I’ve always enjoyed trading with other makers as a way to get my knitting out in the world and bring other crafters’ work into my life. So when an opportunity to negotiate a crafty trade surfaced this fall, my ears (and knitting fingers) perked up. A woman I know through work asked how much I would charge for knitting her a hat. When I found out Cheryl runs her own CSA (community supported agriculture) of fermented goods, we started talking barters instead of monetary exchange.

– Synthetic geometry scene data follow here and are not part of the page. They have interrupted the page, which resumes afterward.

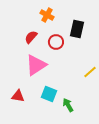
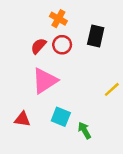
red circle: (56, 42) -> (62, 45), moved

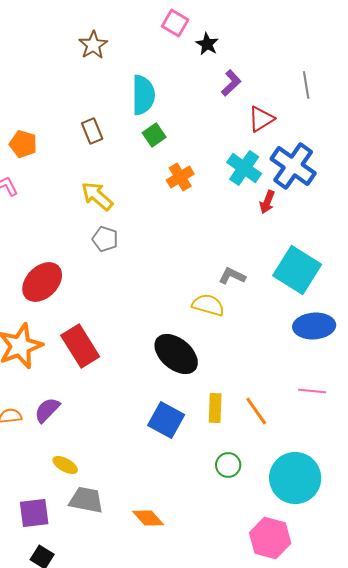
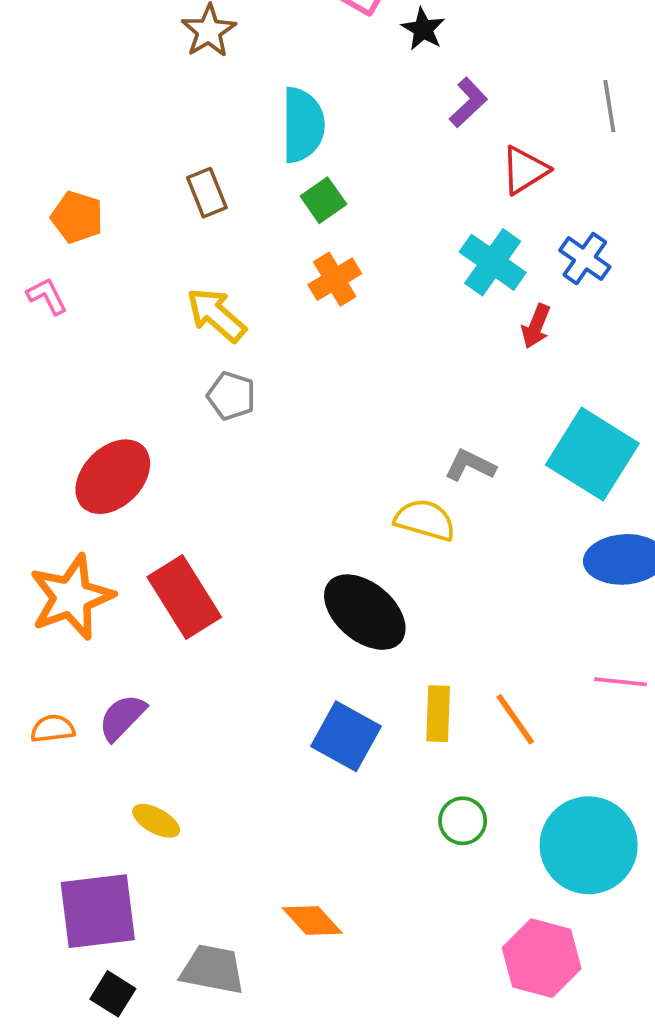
blue cross: (293, 166) -> (585, 259), size x0.6
orange cross: (180, 177) -> (335, 279), moved
gray trapezoid: (86, 500) -> (213, 969), moved
purple square: (34, 513) -> (98, 911), size x1.4

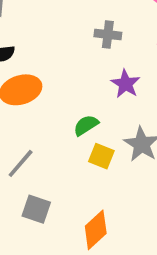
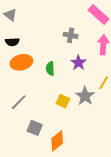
green semicircle: (86, 125) -> (50, 69), moved, turned -64
gray square: (36, 209) -> (35, 128), moved

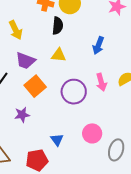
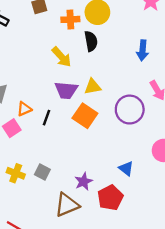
yellow arrow: (16, 30) -> (62, 57), moved
yellow triangle: (59, 55) -> (93, 87), moved
purple star: (22, 115) -> (83, 181), moved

I met up with Cheryl monthly to pick up my CSA, and the hat came along in various forms throughout its construction. During the first pickup in October, I brought the freshly purchased yarn to make sure she liked the colors. I also brought one of my finished hats to test out the sizing.
In November, I was on the bind-off row of the hat and we tried it on for fit – success! And during the December CSA pickup, I gave Cheryl the finished hat.
The bulk of knitting happened over two weeks, including an epic knitting session at an epic day-long brunch. I had forgotten how much I enjoy carting my knitting around with me to social events. That was a big part of my routine back in North Carolina, and for whatever reason I hadn’t worked that into my Brooklyn social scene. With most of the hat completed in November, I predictably procrastinated over choosing buttons, knitting the button flaps, and finishing the final details until right before my self-imposed deadline.
The ferments I received in exchange included: apple-ginger chutney, teff cookies, fermented hot sauce, juniper berry sauerkraut, pumpkin kombucha, 1-year aged miso, clove kombucha, and rosemary cashew cheese. SO TASTY, and things I never would have made myself. Yay for food exploration and supporting a healthy gut by eating more probiotic-rich food.
Finding dark wood buttons proved to be quite the challenge when I tried to stick around my work neighborhood. The fabric stores in SoHo and the Lower East Side had wood-look buttons, but not actual wood. One day after work I trekked to Tender Buttons in the Upper East Side – what a treasure of a shop! Apothecary drawers hiding button delights, floor to ceiling boxes (labeled and organized) showcasing a gorgeous variety of buttons, precious buttons curated and displayed behind glass… I’m glad I had a specific project in mind or I could have easily spent hours and too hefty a chunk of my paycheck there.
Here’s a photo of Cheryl wearing the hat. She seems pleased and tells me she’s received lots of compliments on it. Cheers to a fun, tasty trade!
Have you ever performed crafty alchemy? I’d love to hear your stories of bartering between makers.